▶ **DATA BLOCK**:
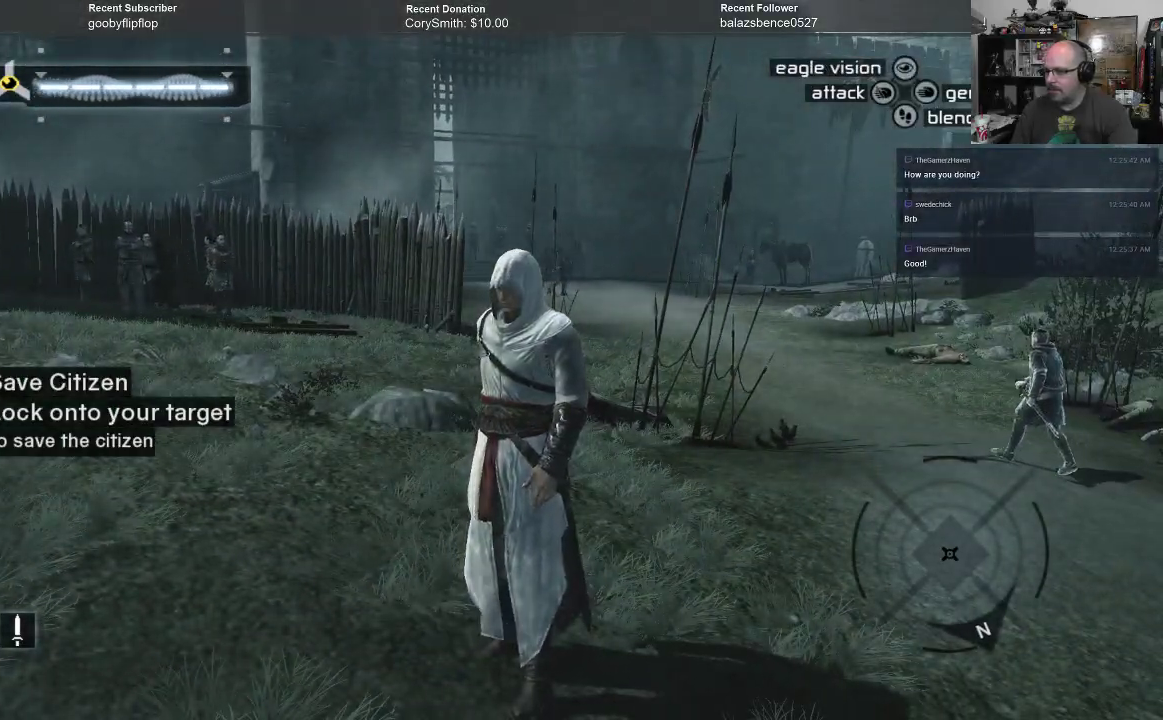
{"buttons": [], "left_stick": "up-left", "right_stick": "center", "events": [[233, "left_stick", "up"], [267, "right_stick", "center"], [300, "left_stick", "up-left"]]}
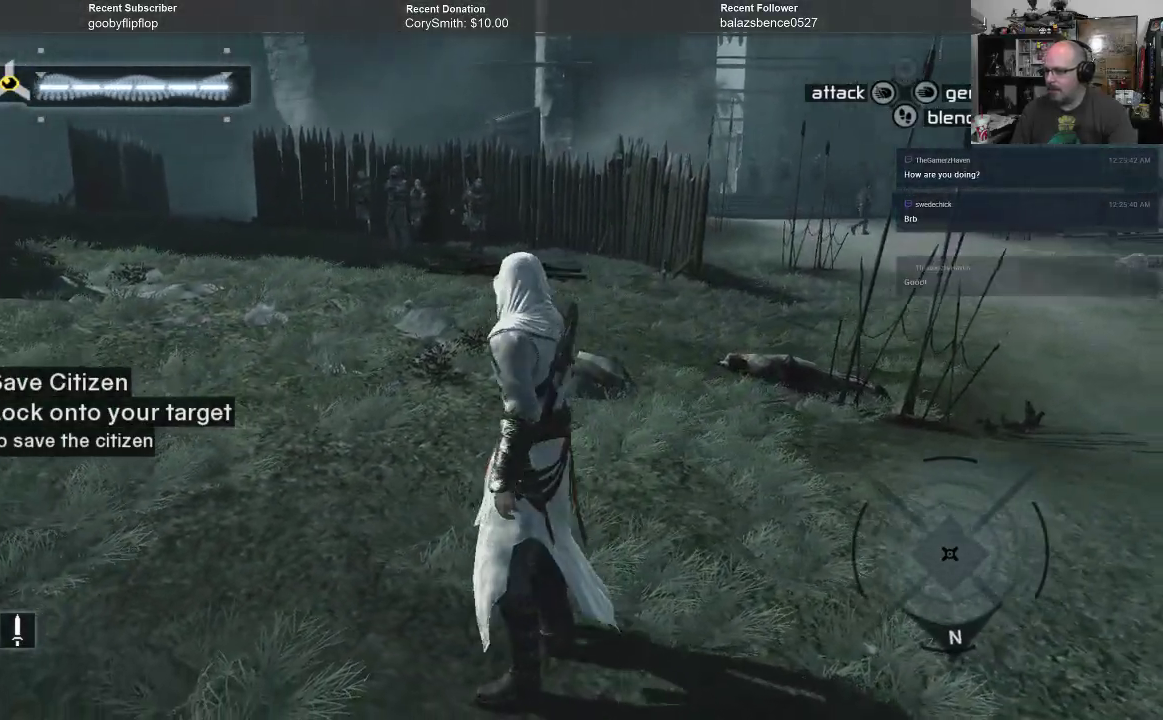
{"buttons": [], "left_stick": "up-left", "right_stick": "center", "events": []}
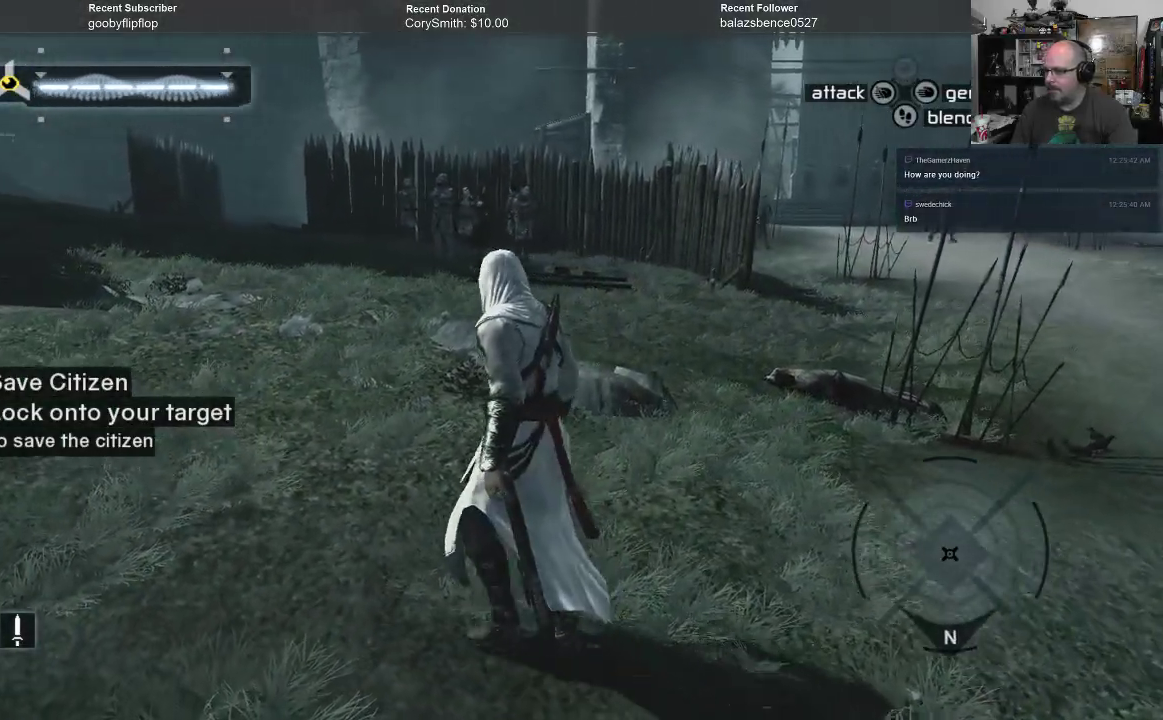
{"buttons": [], "left_stick": "up-left", "right_stick": "center", "events": [[200, "right_stick", "down-right"], [500, "right_stick", "center"]]}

▶ **WHAT NEEDS TO BE DONE**: Repeat the lines above precisely and skip every picture.

▶ **ANSWER BELOW**:
{"buttons": [], "left_stick": "up-left", "right_stick": "center", "events": [[233, "left_stick", "up"], [267, "right_stick", "center"], [300, "left_stick", "up-left"]]}
{"buttons": [], "left_stick": "up-left", "right_stick": "center", "events": []}
{"buttons": [], "left_stick": "up-left", "right_stick": "center", "events": [[200, "right_stick", "down-right"], [500, "right_stick", "center"]]}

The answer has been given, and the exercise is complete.